Sisters

Sisters
Jug Day 2010

Saturday, January 23, 2010

fraud or fighter?

There are times when I feel like a fraud. Like people have this image that I have it all together, that I am strong, and have this cancer thing kicked. Then why do I need ativan to sleep? And why do my husband and I cope with stress by only discussing the bare minimums, and he doesn't have a clue what my days are like? Logan is in trouble at school, and I know it is the aftereffects of having a totally stressed out and unhinged mommy at home who yells too much b/c I am constantly at my wits end.
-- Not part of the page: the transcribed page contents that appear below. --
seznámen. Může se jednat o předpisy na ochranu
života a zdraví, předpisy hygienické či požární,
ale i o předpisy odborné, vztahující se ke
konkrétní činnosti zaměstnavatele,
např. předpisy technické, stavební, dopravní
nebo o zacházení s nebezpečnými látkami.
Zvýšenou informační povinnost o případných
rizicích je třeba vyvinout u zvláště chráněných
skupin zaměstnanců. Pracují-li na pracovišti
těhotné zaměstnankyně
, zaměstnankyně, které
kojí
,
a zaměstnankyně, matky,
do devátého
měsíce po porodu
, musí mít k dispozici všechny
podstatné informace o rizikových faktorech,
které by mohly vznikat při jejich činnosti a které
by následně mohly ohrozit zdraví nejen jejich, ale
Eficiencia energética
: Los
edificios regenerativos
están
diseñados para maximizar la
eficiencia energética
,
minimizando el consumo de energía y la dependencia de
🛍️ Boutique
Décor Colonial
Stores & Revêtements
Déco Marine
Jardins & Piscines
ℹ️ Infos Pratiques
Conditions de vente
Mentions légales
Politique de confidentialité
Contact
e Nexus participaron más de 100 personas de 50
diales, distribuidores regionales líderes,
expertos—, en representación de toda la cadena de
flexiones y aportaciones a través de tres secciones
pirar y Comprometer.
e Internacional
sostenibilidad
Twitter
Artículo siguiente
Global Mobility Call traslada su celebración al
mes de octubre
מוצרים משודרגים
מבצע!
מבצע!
I keep thinking how do I pull out of this - I lurk around on the cancer boards, and find out I am not so unusual, but that there are no clear answers to the exit door either. I am trying to find things that make me happy, and make me a better parent..I just feel it is so much harder doing it on my own; Chris doesn't get it, he doesn't get me, and he is buried in the stress of the business and won't let anyone help. I want to be less of a faker, but am not ready to put it all out there - not sure what I'm afraid of, so I make little changes day by day. Try to focus on life, day by day. I do believe this will all lead somewhere, and I will ber better and happier for it. Sometimes it is just foggy. I didn't plan on being 37 and not being certain of who I am anymore. I imagined this point in my life being easier; more stable maybe. For now, I will be glad I have my kids, enjoy my friends, build up my faith again and hope the rest falls into place.